You may be happy, or possibly dismayed, to know that the hydrogen crowd has discovered nukes, and is busy figuring out how to raise the price of electricity from the existing plants, which is very low, to support getting the cost of hydrogen down to something less breathtaking than the current levels that are causing some people to pause in their devoted support. The US DOE has apparently now realized that the calls for massive expansions of EV sales and coversion of ‘dirty’ industries such as steel and cement to low carbon power will use far more than the amount of so called excess renewable power that is likely to be available in the next few years. Hydrogen producers have to contend with, among other things, battery storage makers and bitcoin miners for these supposedly free electrons.

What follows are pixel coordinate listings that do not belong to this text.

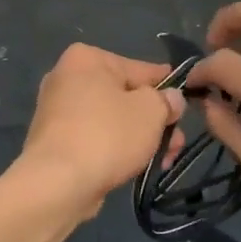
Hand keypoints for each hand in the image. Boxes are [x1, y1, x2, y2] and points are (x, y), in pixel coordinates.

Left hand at [12, 44, 186, 222]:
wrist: (57, 183)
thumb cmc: (107, 135)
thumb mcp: (150, 111)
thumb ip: (166, 100)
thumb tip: (171, 98)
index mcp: (87, 58)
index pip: (140, 68)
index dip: (167, 85)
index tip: (186, 99)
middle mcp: (67, 77)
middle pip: (125, 96)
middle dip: (154, 121)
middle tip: (177, 143)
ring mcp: (57, 110)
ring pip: (112, 119)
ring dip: (139, 137)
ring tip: (164, 161)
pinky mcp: (54, 140)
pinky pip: (95, 138)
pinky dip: (115, 149)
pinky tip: (136, 167)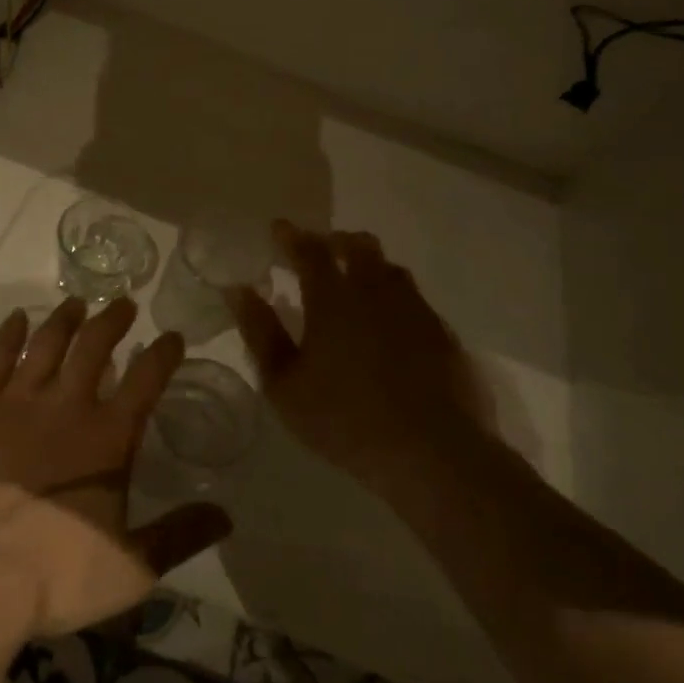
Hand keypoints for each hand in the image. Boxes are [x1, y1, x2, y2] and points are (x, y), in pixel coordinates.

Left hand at [0, 297, 231, 637]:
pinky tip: (17, 318)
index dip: (163, 353)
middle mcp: (66, 406)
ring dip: (65, 319)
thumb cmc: (56, 573)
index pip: (146, 380)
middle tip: (123, 303)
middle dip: (112, 321)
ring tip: (76, 303)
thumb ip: (179, 536)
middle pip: (94, 347)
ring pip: (47, 344)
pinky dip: (9, 334)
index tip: (171, 335)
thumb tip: (226, 515)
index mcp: (109, 437)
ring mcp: (16, 402)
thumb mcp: (132, 568)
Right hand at [228, 220, 496, 493]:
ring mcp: (416, 310)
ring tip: (356, 282)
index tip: (278, 228)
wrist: (434, 453)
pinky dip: (396, 298)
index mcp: (333, 299)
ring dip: (369, 265)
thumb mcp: (284, 385)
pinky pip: (415, 300)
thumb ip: (260, 332)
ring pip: (391, 269)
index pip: (309, 250)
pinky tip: (391, 323)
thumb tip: (238, 291)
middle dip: (335, 241)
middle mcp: (376, 292)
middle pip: (358, 246)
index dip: (291, 236)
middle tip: (320, 251)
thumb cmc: (345, 419)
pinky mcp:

So, attention is now turning to the “excess” power generated by existing nuclear plants. Many of these use pumped storage, which is a fancy way of saying they move water from one place to another when the grid doesn’t need the power. The idea is, to divert that power to producing hydrogen via electrolysis. I'm assuming that somehow the water they were pumping will come into play here, but not going to jump down that rabbit hole for now.

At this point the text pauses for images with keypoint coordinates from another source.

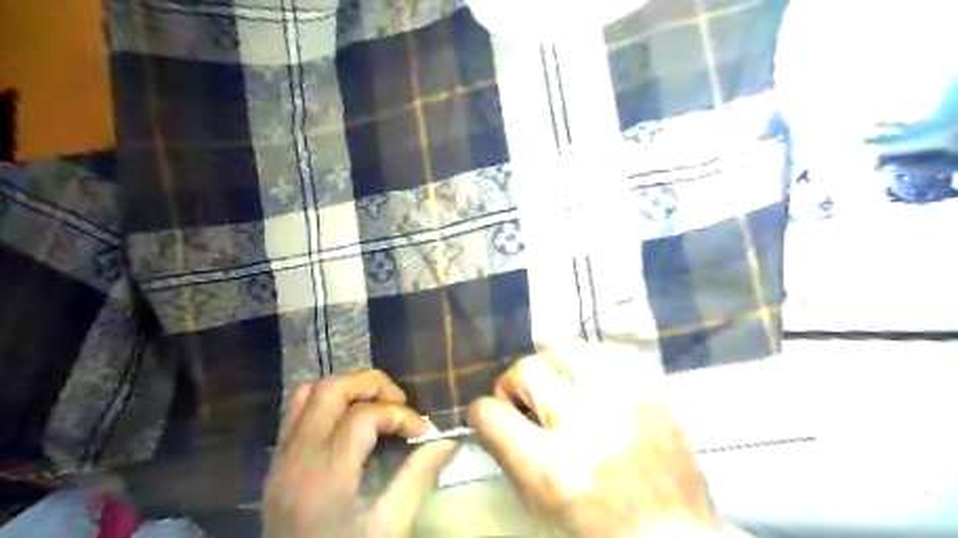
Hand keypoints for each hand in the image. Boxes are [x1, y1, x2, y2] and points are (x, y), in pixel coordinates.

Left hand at [261, 370, 456, 537]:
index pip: (364, 416)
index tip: (424, 432)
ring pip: (307, 394)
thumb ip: (418, 477)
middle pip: (331, 390)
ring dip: (346, 389)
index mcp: (325, 475)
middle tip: (400, 404)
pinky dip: (326, 404)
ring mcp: (280, 460)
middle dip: (372, 386)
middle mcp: (296, 458)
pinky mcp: (276, 466)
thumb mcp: (389, 528)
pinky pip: (296, 414)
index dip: (401, 416)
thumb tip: (446, 441)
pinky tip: (350, 422)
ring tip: (376, 405)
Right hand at [468, 343, 730, 537]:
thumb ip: (509, 457)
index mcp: (554, 470)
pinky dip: (589, 365)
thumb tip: (492, 417)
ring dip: (553, 366)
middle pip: (528, 370)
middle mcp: (588, 426)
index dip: (482, 414)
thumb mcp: (541, 507)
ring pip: (568, 349)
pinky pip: (608, 354)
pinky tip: (590, 384)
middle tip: (525, 401)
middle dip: (514, 383)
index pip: (492, 415)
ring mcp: (626, 403)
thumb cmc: (599, 531)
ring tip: (558, 385)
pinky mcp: (653, 392)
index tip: (489, 417)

Just reading it sounds reasonable, right? But wait, electrolyzers are expensive, can’t use dirty water, and hydrogen will need storage and distribution at a minimum even if somehow the production site is located right next to a steel mill. How to pay for this? The DOE is standing at the ready with loans and tax credits (the 45B program to be exact), but the generator operators and their lenders may not be convinced that these will survive multiple elections. How about following the Texas example for bitcoin miners? Rather than connecting all the renewables to the grid to feed the metropolitan areas that need the juice, how about diverting the “free” nuclear power that would otherwise keep grid prices lower, and use it for hydrogen? And when the grid is short, and power prices are higher at certain times, turn off the electrolyzers and feed the market? Of course, that makes electricity more expensive than it is now, but it speads the cost over a much larger base. And maybe, just maybe, the ratepayers (aka us) won’t notice that our electric bills keep creeping up? And get angry at the folks who are manipulating the power markets behind the scenes?
Us Texas ratepayers have just been treated to higher bills effective September 1 to pay for grid changes that our primary grid provider in this region is making. These charges are noticeable - $50 a month for average homes. Wonder what will happen next year when they go up again?

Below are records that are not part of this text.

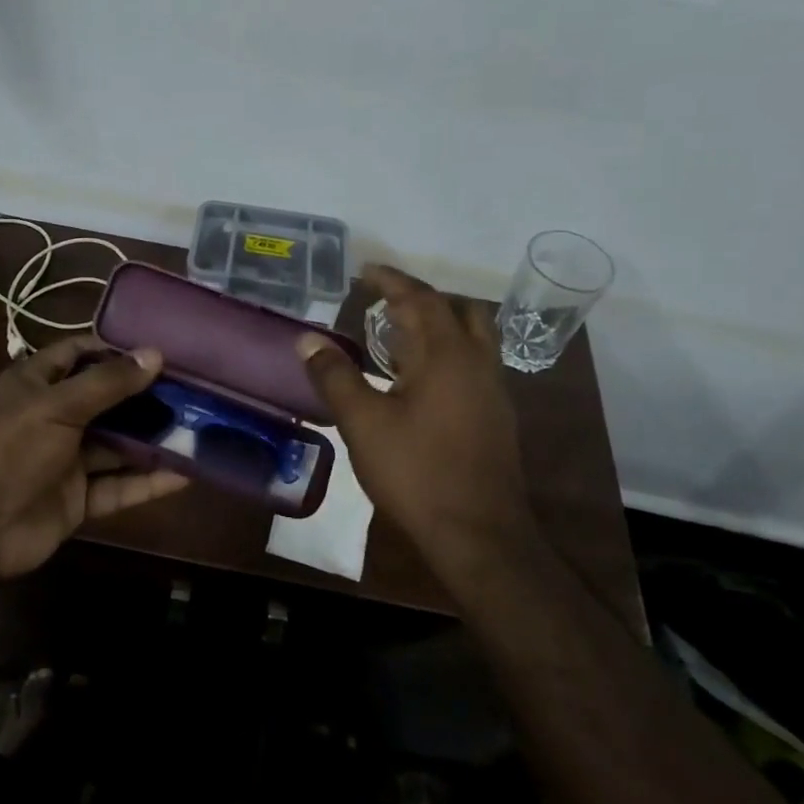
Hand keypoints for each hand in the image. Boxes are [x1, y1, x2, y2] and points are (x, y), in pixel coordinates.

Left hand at [0, 335, 190, 580]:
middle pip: (106, 400)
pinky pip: (119, 486)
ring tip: (199, 426)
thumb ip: (108, 382)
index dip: (114, 348)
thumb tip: (155, 354)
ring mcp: (66, 460)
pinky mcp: (78, 499)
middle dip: (145, 395)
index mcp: (36, 384)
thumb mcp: (57, 406)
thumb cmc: (9, 450)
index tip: (158, 348)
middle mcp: (53, 417)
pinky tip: (186, 474)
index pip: (78, 353)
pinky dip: (149, 481)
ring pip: (117, 445)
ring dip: (153, 439)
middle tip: (193, 388)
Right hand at [297, 265, 534, 580]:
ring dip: (441, 324)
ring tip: (401, 335)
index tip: (366, 270)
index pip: (420, 299)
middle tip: (387, 302)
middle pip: (459, 310)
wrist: (478, 534)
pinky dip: (449, 352)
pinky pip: (475, 363)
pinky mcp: (497, 416)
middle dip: (423, 298)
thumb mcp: (363, 423)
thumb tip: (306, 339)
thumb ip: (334, 376)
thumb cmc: (416, 472)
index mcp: (446, 355)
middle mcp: (478, 362)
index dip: (391, 280)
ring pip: (474, 337)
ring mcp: (494, 390)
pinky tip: (422, 379)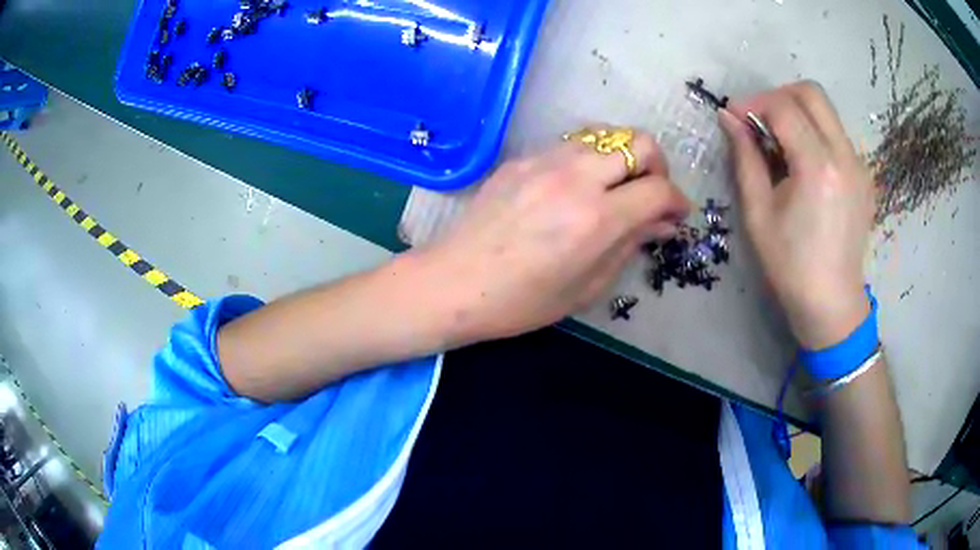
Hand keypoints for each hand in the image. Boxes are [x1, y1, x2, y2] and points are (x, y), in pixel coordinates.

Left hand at [418, 130, 689, 343]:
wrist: (454, 283)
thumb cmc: (522, 301)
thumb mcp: (587, 286)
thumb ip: (629, 246)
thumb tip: (662, 224)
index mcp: (597, 218)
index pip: (658, 189)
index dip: (677, 201)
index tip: (677, 214)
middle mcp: (576, 177)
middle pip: (639, 142)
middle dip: (657, 167)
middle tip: (650, 194)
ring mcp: (545, 160)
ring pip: (605, 134)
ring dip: (623, 157)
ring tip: (616, 187)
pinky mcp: (522, 158)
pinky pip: (571, 144)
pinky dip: (589, 158)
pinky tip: (578, 186)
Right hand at [719, 82, 873, 348]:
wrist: (832, 303)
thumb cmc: (791, 265)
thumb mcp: (758, 212)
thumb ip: (745, 157)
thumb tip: (728, 118)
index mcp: (818, 167)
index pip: (784, 107)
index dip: (753, 103)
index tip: (733, 116)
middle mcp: (845, 156)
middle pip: (812, 93)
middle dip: (779, 96)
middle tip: (759, 120)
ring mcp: (859, 165)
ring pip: (826, 111)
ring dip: (797, 112)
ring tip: (779, 142)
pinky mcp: (864, 175)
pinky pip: (836, 134)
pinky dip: (814, 132)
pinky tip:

The DOE expects to announce the winners of the Phase I Hydrogen Hub stimmies before year end. These awards are supposedly to kick start the projects to the tune of $1 billion each. Then, if all goes well, the project sponsors will be coming back for another $8-9 billion apiece to actually build the projects. To say that this sounds very much like a typical economic development push to front end load spending into targeted communities ahead of a major election would probably be mean spirited. But it’s hard not to go backwards a few years to the Clean Coal era, with the Future Gen competition for sites that would demonstrate how coal fired power plants could be made sustainable. One of the plans included a greenhouse to use the CO2. A couple were built, one ran for awhile, at least one is a field with a For Sale sign.
The difference this time is that back then inflation wasn’t a problem. This time it is, and getting worse. If you’re a nuclear power advocate, be very careful what you wish for.